Another point in this regard was the need for stressing the links among social movements, social initiatives, citizens and new alternative governments. This idea was closely related to a third central debate: the challenges for the new local governments for building alternatives to austerity. Joan Subirats framed this discussion focusing his analysis on the impact achieved by emerging parties, evaluating the case of the Barcelona City Council. He underlined the challenges of new formations such as Barcelona en Comú, a formation that, coming from a process of mobilisation, managed to win the municipal elections in 2015. Subirats highlighted the need to strengthen the sovereignties of proximity and the ability to promote popular construction from the commons, without falling into processes of systematic re-municipalisation. Instead, he advocated for searching different possible options that range from the traditional public service to the idea of co-production to ensure the universal delivery of quality services.

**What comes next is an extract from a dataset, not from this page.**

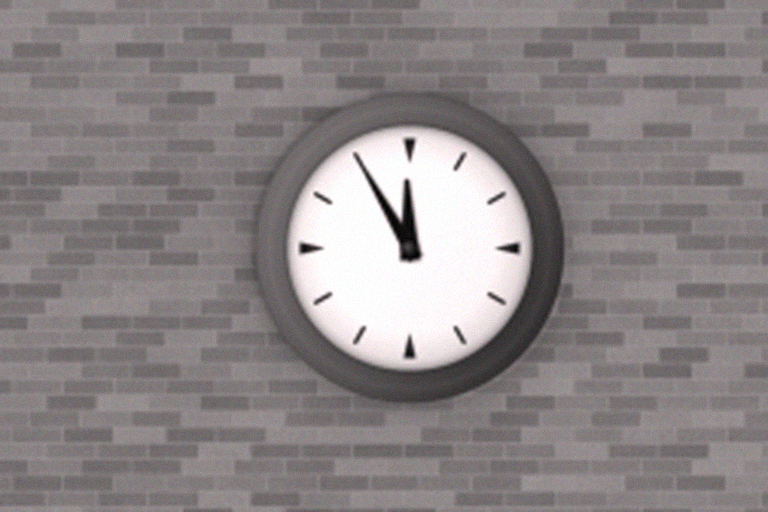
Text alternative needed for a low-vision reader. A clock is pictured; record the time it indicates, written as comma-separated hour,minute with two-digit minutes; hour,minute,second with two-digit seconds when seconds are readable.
11,55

Adding to the third debate, the interventions by new institutional representatives bringing out the contradictions when passing from the street to the Mayor’s Office, the limitations of the institutional strategy, and the difficulties that entail the relationship with other levels of the State Administration. Other questions were related to the need to settle the political decision processes with what we could call a new type of civil servants and the need to train new officers while coexisting with the previous ones. For his part, Ricard Vilaregut brought up the limits that these new governments have at the time of breaking with the inherit clientelistic relationship that the previous governments had with some social organisations and private entities. Finally, Ismael Blanco, from the Autonomous University of Barcelona, insisted on the need for these new formations to carry out flagship policies in order to give direction and symbolic power to these new local governments.

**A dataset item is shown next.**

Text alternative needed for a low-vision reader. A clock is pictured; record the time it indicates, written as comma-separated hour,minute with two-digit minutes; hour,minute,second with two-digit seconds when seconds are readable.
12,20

The seminar provided an open space for actors from different background to share their experiences and perspectives, and proved the need for a common space of reflexion to move forward in the field of the alternative ways of governance under austerity.
Dr Mercè Cortina-Oriol is postdoctoral researcher of the Basque Government and CURA fellow. Form January 2017 she will be an Early Career Academic Fellow in the Department of Politics and Public Policy at the DMU.